Residências de BH receberão gás natural até dezembro PDF Imprimir E-mail
Qua, 01 de Fevereiro de 2012 23:16

Mais barato e eficiente em relação à energia elétrica e ao gás liquefeito de petróleo (GLP), o gás natural será difundido para uso residencial em Belo Horizonte ainda neste ano. O plano integral é o de abastecer a região Sul da cidade até 2014, em um total de 70 mil apartamentos e uma rede de 180 quilômetros de tubulação. Até o fim de 2012, 2 mil unidades residenciais do bairro Santo Agostinho serão contempladas. A iniciativa da Companhia de Gás de Minas Gerais (Gasmig) busca correr atrás do tempo perdido na cidade, que não tem hoje nenhuma utilização residencial de gás natural.

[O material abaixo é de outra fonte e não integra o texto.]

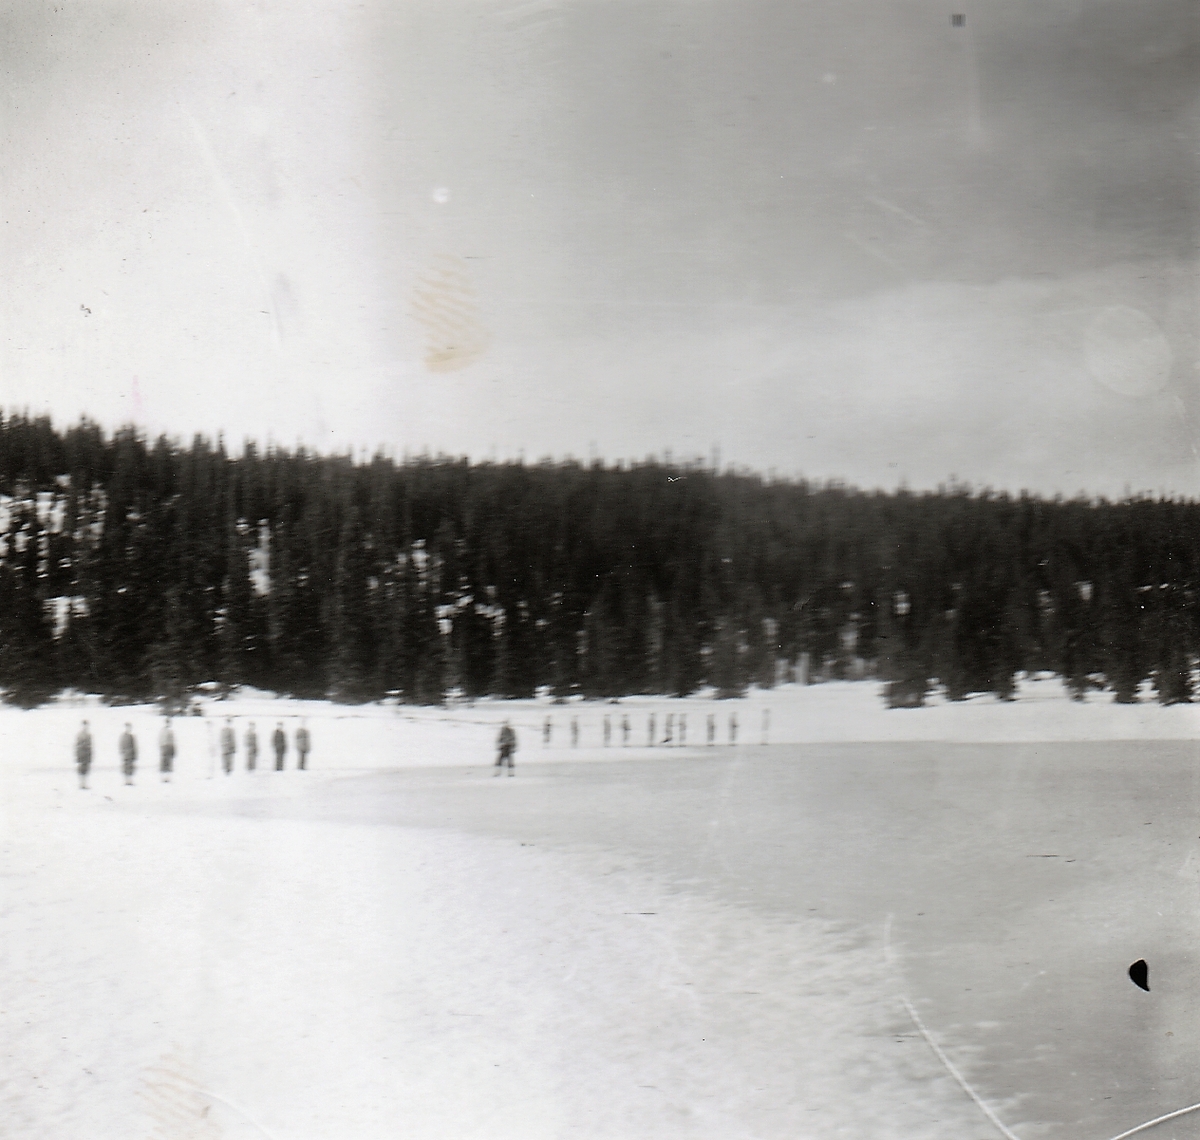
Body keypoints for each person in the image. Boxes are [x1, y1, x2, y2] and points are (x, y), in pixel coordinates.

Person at [75, 719, 92, 790]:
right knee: (81, 770)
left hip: (87, 755)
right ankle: (81, 784)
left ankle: (84, 784)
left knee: (86, 770)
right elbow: (77, 746)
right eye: (84, 725)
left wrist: (90, 755)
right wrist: (78, 756)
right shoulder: (80, 735)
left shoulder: (89, 735)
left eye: (87, 725)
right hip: (81, 755)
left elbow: (90, 746)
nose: (85, 727)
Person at [119, 722, 137, 786]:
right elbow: (121, 745)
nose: (129, 729)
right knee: (126, 768)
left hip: (131, 755)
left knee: (130, 768)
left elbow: (134, 746)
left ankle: (130, 780)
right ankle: (126, 780)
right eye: (128, 727)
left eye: (130, 727)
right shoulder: (123, 736)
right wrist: (122, 752)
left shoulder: (132, 736)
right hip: (126, 755)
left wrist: (135, 754)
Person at [159, 717, 176, 783]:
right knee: (165, 764)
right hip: (165, 748)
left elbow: (172, 741)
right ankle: (164, 778)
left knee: (168, 763)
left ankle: (167, 778)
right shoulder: (164, 731)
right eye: (167, 722)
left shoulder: (170, 731)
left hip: (168, 748)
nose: (168, 724)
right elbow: (161, 740)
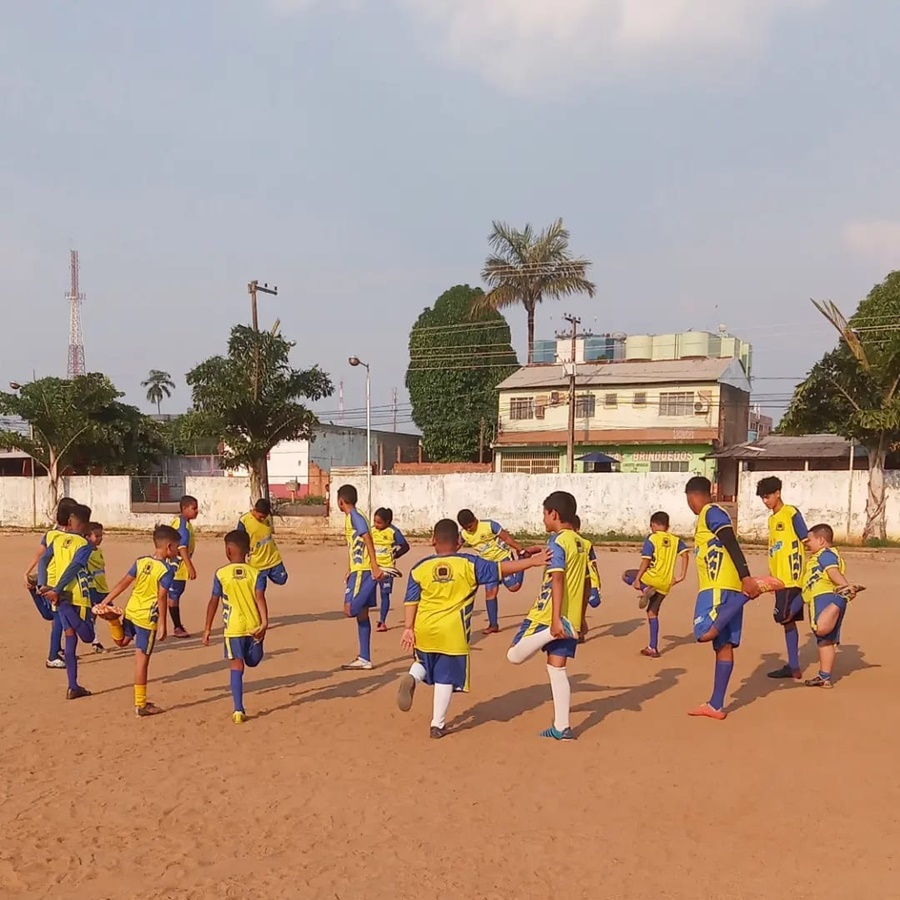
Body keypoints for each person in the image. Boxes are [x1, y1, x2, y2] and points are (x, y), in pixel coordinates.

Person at [396, 518, 546, 738]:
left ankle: (412, 677)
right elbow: (502, 568)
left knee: (423, 662)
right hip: (453, 632)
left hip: (424, 628)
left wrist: (408, 627)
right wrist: (532, 562)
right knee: (445, 677)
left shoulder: (420, 568)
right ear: (459, 542)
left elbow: (411, 601)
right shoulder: (470, 564)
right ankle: (437, 724)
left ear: (433, 541)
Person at [506, 491, 589, 741]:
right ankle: (562, 727)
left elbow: (558, 577)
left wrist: (554, 621)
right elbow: (585, 583)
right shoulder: (582, 544)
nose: (543, 519)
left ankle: (549, 633)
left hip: (547, 615)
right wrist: (581, 617)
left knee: (513, 655)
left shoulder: (557, 542)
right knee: (557, 670)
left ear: (554, 514)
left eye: (544, 514)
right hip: (572, 617)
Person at [685, 477, 760, 721]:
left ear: (691, 497)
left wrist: (746, 578)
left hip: (717, 586)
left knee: (703, 632)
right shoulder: (712, 515)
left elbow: (730, 540)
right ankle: (716, 705)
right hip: (729, 585)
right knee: (723, 646)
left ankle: (746, 596)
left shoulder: (710, 512)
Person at [98, 525, 180, 717]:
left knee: (122, 641)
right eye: (176, 547)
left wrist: (105, 602)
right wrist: (162, 625)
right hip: (146, 619)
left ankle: (113, 621)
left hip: (131, 611)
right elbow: (161, 597)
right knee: (141, 662)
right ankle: (141, 704)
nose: (177, 550)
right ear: (168, 547)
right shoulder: (167, 570)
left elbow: (123, 582)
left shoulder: (141, 561)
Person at [202, 530, 269, 723]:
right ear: (248, 550)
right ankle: (238, 709)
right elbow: (260, 599)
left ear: (228, 551)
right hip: (254, 626)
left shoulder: (221, 574)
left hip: (233, 628)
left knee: (240, 664)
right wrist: (265, 622)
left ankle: (238, 709)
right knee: (250, 661)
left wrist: (207, 628)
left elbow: (213, 601)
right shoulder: (256, 574)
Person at [36, 503, 95, 700]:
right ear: (86, 526)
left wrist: (44, 585)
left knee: (70, 639)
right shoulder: (85, 545)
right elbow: (75, 567)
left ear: (69, 522)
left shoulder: (59, 539)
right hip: (76, 595)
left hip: (57, 594)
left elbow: (43, 560)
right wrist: (58, 591)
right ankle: (73, 686)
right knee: (87, 635)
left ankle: (73, 686)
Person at [756, 476, 809, 681]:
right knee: (788, 623)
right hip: (778, 578)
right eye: (762, 498)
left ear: (778, 493)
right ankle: (793, 666)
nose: (765, 501)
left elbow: (806, 539)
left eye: (767, 496)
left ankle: (806, 594)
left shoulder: (791, 513)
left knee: (781, 616)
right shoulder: (771, 519)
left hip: (791, 577)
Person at [622, 511, 690, 658]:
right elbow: (685, 554)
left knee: (626, 574)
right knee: (652, 612)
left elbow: (646, 560)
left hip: (652, 578)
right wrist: (681, 576)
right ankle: (652, 647)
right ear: (668, 526)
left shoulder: (652, 538)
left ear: (652, 524)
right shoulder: (676, 540)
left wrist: (638, 580)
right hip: (666, 583)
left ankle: (646, 589)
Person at [24, 496, 78, 669]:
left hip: (51, 580)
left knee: (57, 618)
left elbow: (39, 555)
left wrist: (27, 571)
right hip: (56, 583)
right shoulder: (69, 537)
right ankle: (53, 656)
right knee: (57, 617)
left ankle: (58, 649)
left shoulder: (51, 534)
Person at [801, 524, 857, 689]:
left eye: (809, 540)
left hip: (824, 597)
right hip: (824, 599)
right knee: (825, 641)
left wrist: (846, 587)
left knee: (820, 629)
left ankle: (842, 597)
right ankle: (824, 677)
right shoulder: (823, 555)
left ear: (821, 540)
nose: (807, 544)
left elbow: (833, 572)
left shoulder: (825, 555)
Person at [457, 509, 526, 635]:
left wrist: (520, 549)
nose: (470, 529)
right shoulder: (463, 534)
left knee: (514, 587)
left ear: (475, 519)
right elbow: (455, 546)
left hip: (502, 559)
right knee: (490, 594)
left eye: (471, 526)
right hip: (488, 566)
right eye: (466, 528)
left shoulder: (489, 525)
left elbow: (507, 538)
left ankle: (521, 561)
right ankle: (493, 625)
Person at [337, 484, 384, 670]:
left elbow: (366, 537)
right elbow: (355, 545)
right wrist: (349, 567)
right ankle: (364, 658)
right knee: (362, 615)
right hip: (358, 568)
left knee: (350, 610)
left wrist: (374, 566)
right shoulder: (354, 516)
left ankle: (376, 579)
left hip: (364, 571)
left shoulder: (355, 516)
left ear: (341, 501)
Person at [372, 507, 410, 632]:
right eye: (375, 521)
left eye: (379, 522)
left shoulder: (393, 532)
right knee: (367, 593)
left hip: (387, 569)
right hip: (372, 567)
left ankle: (382, 621)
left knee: (384, 594)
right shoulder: (371, 531)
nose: (376, 525)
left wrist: (395, 555)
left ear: (387, 522)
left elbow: (405, 546)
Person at [238, 498, 289, 586]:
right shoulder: (244, 520)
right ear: (254, 510)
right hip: (257, 564)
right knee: (259, 592)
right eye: (260, 516)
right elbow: (239, 542)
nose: (262, 519)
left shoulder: (268, 517)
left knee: (282, 580)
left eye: (264, 517)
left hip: (273, 559)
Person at [169, 494, 199, 638]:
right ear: (185, 508)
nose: (196, 511)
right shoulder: (182, 526)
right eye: (194, 508)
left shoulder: (182, 522)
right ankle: (177, 627)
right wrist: (190, 567)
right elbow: (182, 548)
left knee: (173, 595)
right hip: (177, 567)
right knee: (172, 596)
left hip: (177, 566)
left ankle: (177, 625)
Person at [573, 515, 601, 644]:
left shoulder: (586, 544)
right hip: (571, 579)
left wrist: (596, 585)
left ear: (577, 529)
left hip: (585, 579)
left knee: (582, 607)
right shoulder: (561, 542)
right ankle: (578, 628)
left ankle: (579, 631)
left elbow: (592, 564)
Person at [86, 522, 107, 654]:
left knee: (108, 613)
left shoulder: (99, 551)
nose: (100, 538)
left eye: (101, 535)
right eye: (97, 536)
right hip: (91, 587)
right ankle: (95, 641)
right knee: (92, 614)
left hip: (102, 587)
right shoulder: (84, 551)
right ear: (88, 536)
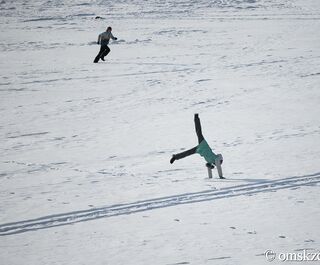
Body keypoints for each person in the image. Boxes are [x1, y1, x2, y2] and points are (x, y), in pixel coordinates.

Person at [170, 114, 224, 178]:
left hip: (200, 149)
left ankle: (175, 157)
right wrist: (221, 176)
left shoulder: (210, 162)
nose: (217, 165)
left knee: (188, 152)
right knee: (198, 132)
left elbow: (208, 166)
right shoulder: (216, 158)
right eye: (218, 164)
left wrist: (211, 167)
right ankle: (196, 117)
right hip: (204, 145)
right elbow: (219, 158)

Em São Paulo e Rio de Janeiro, o uso do gás natural já é centenário e engloba um universo de milhões de consumidores. São 1 milhão em São Paulo e 800 mil no Rio de Janeiro. Para um consumo de 18 metros cúbicos por mês, que é o estimado para um apartamento em BH, a tarifa é de R$ 2,8392 por metro cúbico. Conforme a Gasmig, após o plano de fornecimento para a região Sul da cidade, o programa vai se expandir para os bairros Engenho Nogueira e, depois, a Cidade Nova.

“Decidimos começar pela zona Sul por ser uma região mais verticalizada. Desta forma, teremos um número maior de clientes por metro de tubulação”, observa o diretor Comercial da Gasmig, Roberto Garcia. De acordo com ele, além dos novos prédios, os antigos, onde já existe a tubulação para o GLP, poderão receber o gás natural sem necessidade de grandes adequações.

No entanto, onde não existe a tubulação, o fornecimento fica inviável em um primeiro momento. Ele também lembra que o gás natural é mais barato do que o GLP, mesmo que este último esteja com o preço congelado há três anos. “Quando houver reajuste, será alto”, afirma.

No próximo dia 15 de fevereiro, o edital para contratação das obras da primeira fase no Santo Agostinho será publicado. Serão construídos 12 quilômetros de dutos para levar o gás às unidades residenciais. As intervenções nas ruas para instalação da rede serão de baixo impacto. “Será feito um furo no início da calçada e a máquina trabalha no subsolo, sem necessidade de abertura de valetas”, diz Garcia.

Um condomínio construído na Lagoa dos Ingleses, em Nova Lima, que já teve as obras finalizadas, mas cujos moradores ainda não se mudaram, também terá o abastecimento por gás natural em 109 apartamentos. No interior, o uso do gás natural também começa a ser mais comum, embora ainda seja incipiente. Em Poços de Caldas, 40 hotéis, além de restaurantes e lanchonetes, receberão o fornecimento até meados deste ano.

Também receberão gás natural para uso residencial, até 2014, os bairros Lourdes, Funcionários, Buritis, Gutierrez, Sion e Belvedere, em Belo Horizonte, e o Vale do Sereno, em Nova Lima.

A Gasmig calcula que uma família de classe média com quatro pessoas consome 45 quilos de GLP para aquecimento de água para banho e uso na cozinha. A conta mensal de GLP relativa a esse consumo é de aproximadamente R$ 170. Comparativamente, o consumo de gás natural seria de 56 metros cúbicos por mês, e a conta mensal seria de R$ 152, o que daria uma economia de 12%.

Em relação aos consumidores que utilizam chuveiro elétrico, haveria uma redução de 57% apenas no custo com aquecimento de água para banho. Desta forma, uma família de quatro pessoas que gasta R$123 por mês com a conta de energia elétrica só para banho gastaria R$ 53 mensais com gás natural.